What about a favorite Potter book?
I suppose I’d go with [Harry Potter and the Sorcerer’s Stone] My little brother, when he was 6 years old, he would always read it, and it had that instant immersion into the world that made you release your imagination.
In interviews you said you were into magic as a kid. What was your favorite trick?
My favorite trick was this coloring book that you would open the pages, and the pages would be blank, then you’d then tap it with a wand, and you’d open the pages again and there would be like drawings, and then you’d tap in with a wand again and then all of the drawings would be colored in. That was my favorite trick.
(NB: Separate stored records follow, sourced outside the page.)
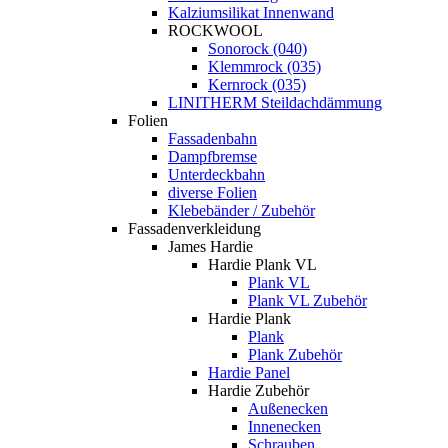
Kalziumsilikat Innenwand
ROCKWOOL
Sonorock (040)
Klemmrock (035)
Kernrock (035)
LINITHERM Steildachdämmung
Folien
Fassadenbahn
Dampfbremse
Unterdeckbahn
diverse Folien
Klebebänder / Zubehör
Fassadenverkleidung
James Hardie
Hardie Plank VL
Plank VL
Plank VL Zubehör
Hardie Plank
Plank
Plank Zubehör
Hardie Panel
Hardie Zubehör
Außenecken
Innenecken
Schrauben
I bought it from a place from a place called Davenports Magic Shop and School. And it didn’t involved any skill, it was just a proper old-school trick.
Have you done the Pottermore house sorting yet?
You know what, I did the other day! And that would be really depressing for me to find out that like I’m not actually Hufflepuff and then it sorted me with Hufflepuff. I literally was by myself at home and I yelped with excitement that I got Hufflepuff. I was like, “the magic exists.”